Making UEFI Secure Boot Work With Open Platforms

May 05, 2013
"UEFI Secure boot” is a technology that offers the prospect of a hardware-verified, malware-free operating system bootstrap process that can improve the security of many system deployments. Linux and other open operating systems will be able to take advantage of secure boot if it is implemented properly in the hardware. UEFI is meant to replace the Basic Input/Output System (BIOS) firmware interface present in all IBM PC compatible personal computers.

Personal computers bearing the Windows 8-certified logo will be required to ship with Microsoft Secure Boot enabled. Microsoft Secure Boot is a component of Microsoft's Windows 8 operating system that relies on the UEFI specification’s secure boot functionality to help prevent malicious software applications and "unauthorized" operating systems from loading during the system start-up process.

Unfortunately, this has raised concerns that Microsoft Secure Boot will make it difficult to install Linux or other operating systems on a Windows 8 computer.

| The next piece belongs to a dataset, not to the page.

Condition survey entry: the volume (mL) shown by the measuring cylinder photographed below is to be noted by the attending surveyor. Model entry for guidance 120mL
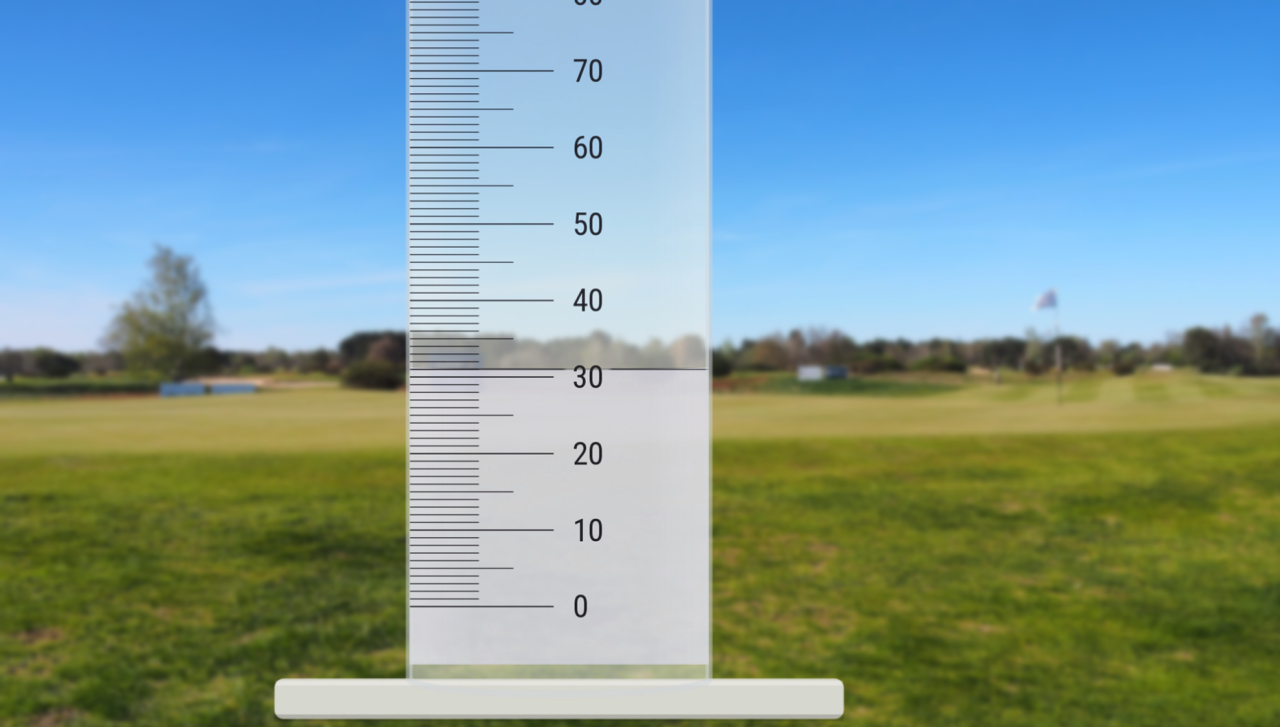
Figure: 31mL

Linux foundation has published a document that offers recommendations on how Linux can be successfully installed on PCs certified by proprietary vendors such as Microsoft.

Excerpt from the document(PDF) ...

To enable proper operation with open systems, all UEFI secure boot platforms should ship in setup mode, with no Platform Key installed. This enables the Platform Owner to take control of the platform securely by installing their own platform key or allowing the Operating System install process to do so.